Bovine Dilemma

题意翻译

在一个平面直角坐标系中，有一点 $P(0,1)$。 同时在 $x$ 轴上有 $n$ 个点 $(x_1,0),(x_2,0),...,(x_n,0)$。 每次可以从 $n$ 个点中选两个点与点 $P$ 组成三角形，并记录它的面积。 问所有情况一共能组成多少种不同的面积。 **该题有 $t$ 组数据，$1 \le t \le 100$，$1 \le n,x_i \le 50$，保证 $x_i$ 严格单调递增。** 翻译提供：HoshizoraZ

题目描述

Argus was charged with guarding Io, which is not an ordinary cow. Io is quite an explorer, and she wanders off rather frequently, making Argus' life stressful. So the cowherd decided to construct an enclosed pasture for Io. There are $ n $ trees growing along the river, where Argus tends Io. For this problem, the river can be viewed as the $ OX $ axis of the Cartesian coordinate system, and the $ n $ trees as points with the $ y $ -coordinate equal $ 0 $ . There is also another tree growing in the point $ (0, 1) $ . Argus will tie a rope around three of the trees, creating a triangular pasture.
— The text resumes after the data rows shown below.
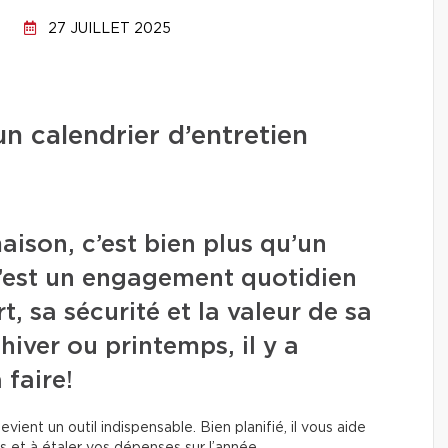
27 JUILLET 2025
n calendrier d’entretien
aison, c’est bien plus qu’un
c’est un engagement quotidien
, sa sécurité et la valeur de sa
hiver ou printemps, il y a
 faire!
vient un outil indispensable. Bien planifié, il vous aide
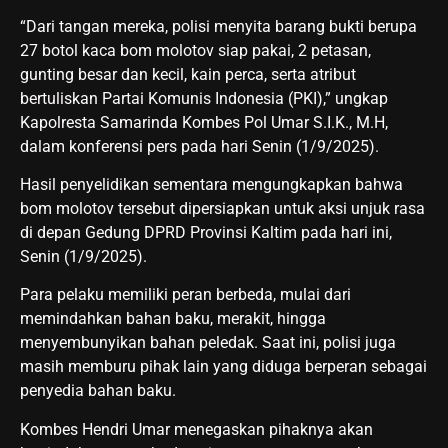
“Dari tangan mereka, polisi menyita barang bukti berupa
27 botol kaca bom molotov siap pakai, 2 petasan,
gunting besar dan kecil, kain perca, serta atribut
bertuliskan Partai Komunis Indonesia (PKI),” ungkap
Kapolresta Samarinda Kombes Pol Umar S.I.K., M.H,
dalam konferensi pers pada hari Senin (1/9/2025).
Hasil penyelidikan sementara mengungkapkan bahwa
bom molotov tersebut dipersiapkan untuk aksi unjuk rasa
di depan Gedung DPRD Provinsi Kaltim pada hari ini,
Senin (1/9/2025).
Para pelaku memiliki peran berbeda, mulai dari
memindahkan bahan baku, merakit, hingga
menyembunyikan bahan peledak. Saat ini, polisi juga
masih memburu pihak lain yang diduga berperan sebagai
penyedia bahan baku.
Kombes Hendri Umar menegaskan pihaknya akan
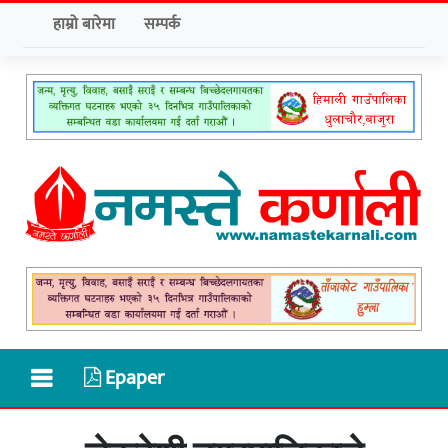
हाम्रो बारेमा
सम्पर्क
Epaper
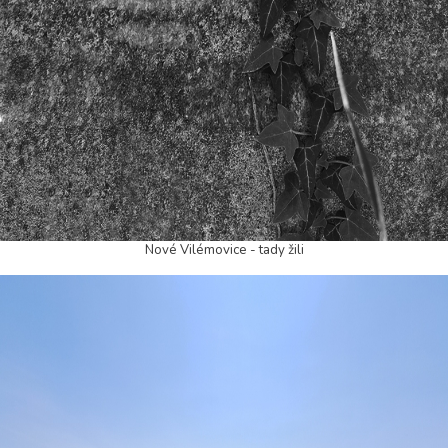
Nové Vilémovice - tady žili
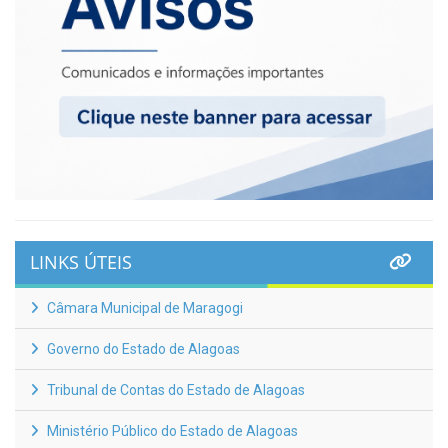
LINKS ÚTEIS
Câmara Municipal de Maragogi
Governo do Estado de Alagoas
Tribunal de Contas do Estado de Alagoas
Ministério Público do Estado de Alagoas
Its exact shape doesn't matter to Io, but its area is crucial to her. There may be many ways for Argus to arrange the fence, but only the ones which result in different areas of the pasture are interesting for Io. Calculate the number of different areas that her pasture may have. Note that the pasture must have nonzero area.

输入输出格式

输入格式

The input consists of multiple test cases. The first line contains an integer $ t $ ( $ 1 \leq t \leq 100 $ ) — the number of test cases. Then $ t $ test cases follow, each one is described in two lines. In the first line of each test case there is a single integer $ n $ ( $ 1 \leq n \leq 50 $ ) denoting the number of trees growing along the river. Next line contains $ n $ distinct integers $ x_1 < x_2 < \ldots < x_{n - 1} < x_n $ ( $ 1 \leq x_i \leq 50 $ ), the $ x $ -coordinates of trees growing along the river.

输出格式

In a single line output an integer, the number of different nonzero areas that triangles with trees as vertices may have.

输入输出样例

输入样例 #1

8
4
1 2 4 5
3
1 3 5
3
2 6 8
2
1 2
1
50
5
3 4 5 6 8
3
1 25 26
6
1 2 4 8 16 32

输出样例 #1

4
2
3
1
0
5
3
15

说明

In the first test case, we have $ 6 $ non-degenerate triangles with the following areas: $ 0.5 $ , $ 0.5 $ , $ 1 $ , $ 1.5 $ , $ 1.5 $ and $ 2 $ . The pasture can have $ 4 $ different areas, and thus $ 4 $ is the answer. In the second test case, we have $ 3 $ non-degenerate triangles with the following areas: $ 1 $ , $ 1 $ and $ 2 $ . The pasture can have $ 2 $ different areas, so $ 2 $ is the answer. The following two drawings present the situation in the second test case. The blue triangles in the first drawing have area $ 1 $ . The red triangle in the second drawing has area $ 2 $ .